::: ТЕКСТ

Мужской наряд еще более ярок: светло-голубой тюрбан на голове, вышитый во всю грудь красный прямоугольник на черной домотканой рубахе, а самое главное — многоцветная набедренная повязка клин мланг. Как и повседневная кхо, эта нарядная повязка свисает длинным узким фартуком впереди, а сзади полоской проходит меж ягодиц, оставляя их открытыми солнцу и ветру. Кпин мланг — это шедевр рукоделия: тонкий узор, бахрома. Но только три-четыре старика красовались в таких повязках. У других до классического выходного костюма предков чего-нибудь да не хватало. Кто в сайгонской каскетке с козырьком, кто в шортах или брюках.

Остальная толпа была одета буднично и вовсе не так экзотично. Повседневно. Толстогубая красавица с тугой обнаженной грудью и с большой корзиной за плечами, пикантно зовущая в эти края с фотографий в книгах и журналах прошлых лет, осталась скорее символом плато, чем его обыденностью. Сегодня к традиционной одежде добавился самый разнообразный ширпотреб, который доходит и сюда из городов, а то и из-за моря. Никакой поэзии, зато торс прикрыт. Представления о красоте и приличии меняются.

::::::
::: ИСХОДНЫЙ МАТЕРИАЛ

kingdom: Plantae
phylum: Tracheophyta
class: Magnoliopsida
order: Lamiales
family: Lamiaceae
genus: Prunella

::::::
::: ИСХОДНЫЙ МАТЕРИАЛ

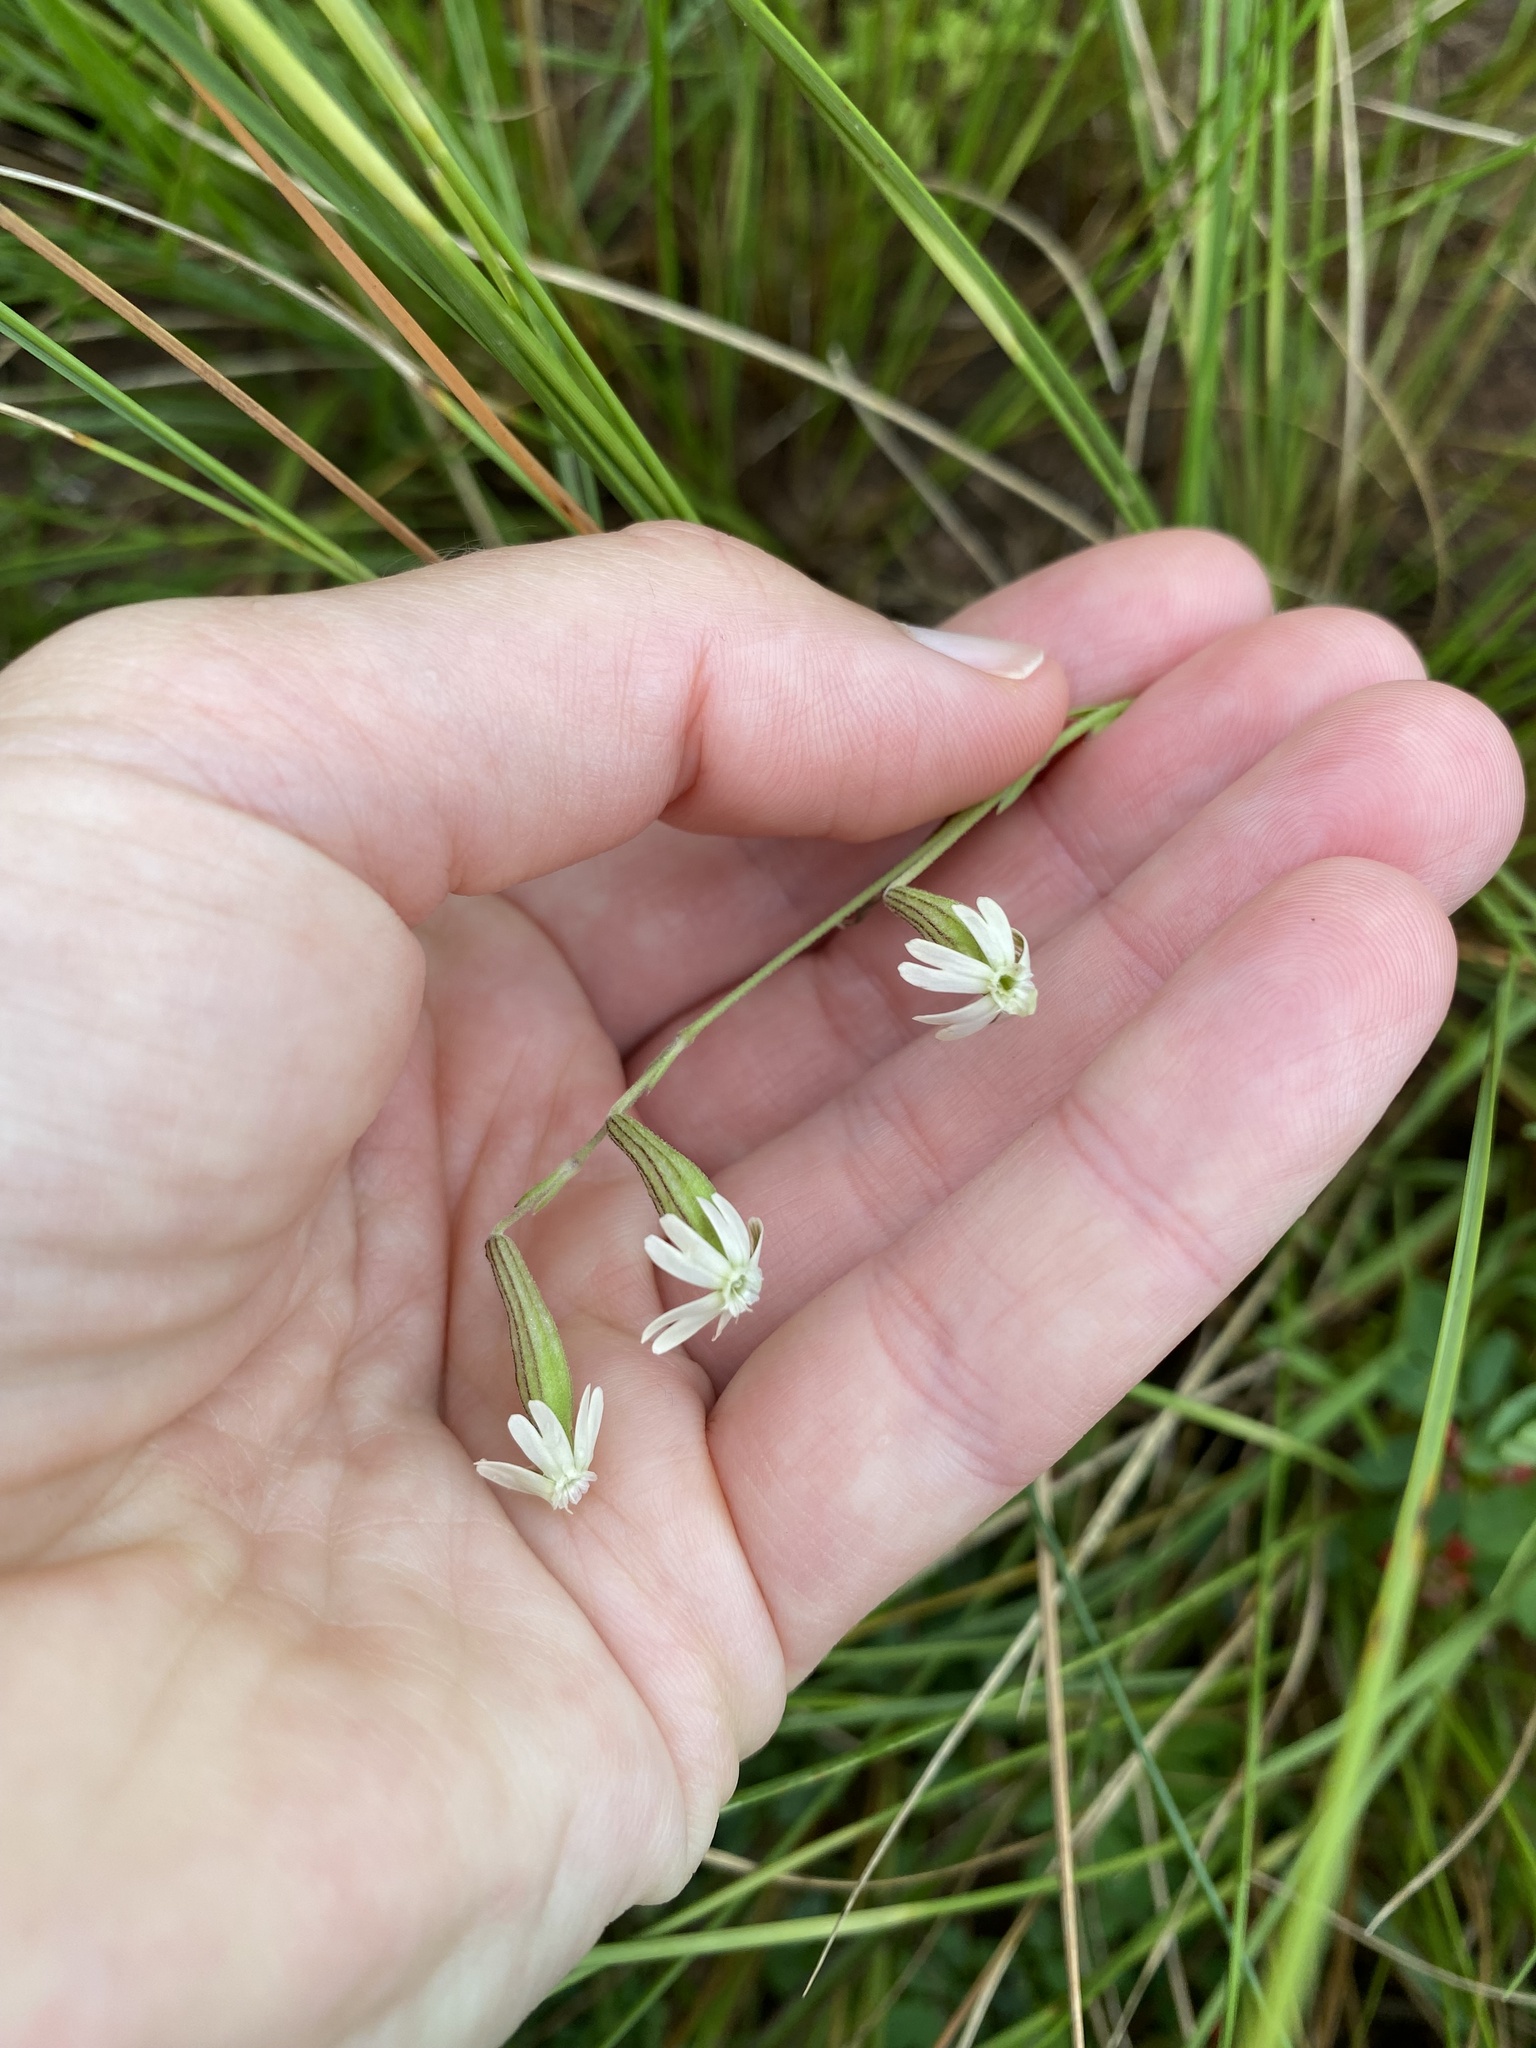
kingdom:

::::::

ФОРМУЛИРОВКА ЗАДАНИЯ: Выпишите из текста о нарядах жителей плато отрывок от слов «Мужской наряд еще» до слов «шортах или брюках.» включительно. Приведённые строки — самостоятельный материал, не связанный с текстом.

РЕЗУЛЬТАТ:
Мужской наряд еще более ярок: светло-голубой тюрбан на голове, вышитый во всю грудь красный прямоугольник на черной домотканой рубахе, а самое главное — многоцветная набедренная повязка клин мланг. Как и повседневная кхо, эта нарядная повязка свисает длинным узким фартуком впереди, а сзади полоской проходит меж ягодиц, оставляя их открытыми солнцу и ветру. Кпин мланг — это шедевр рукоделия: тонкий узор, бахрома. Но только три-четыре старика красовались в таких повязках. У других до классического выходного костюма предков чего-нибудь да не хватало. Кто в сайгонской каскетке с козырьком, кто в шортах или брюках.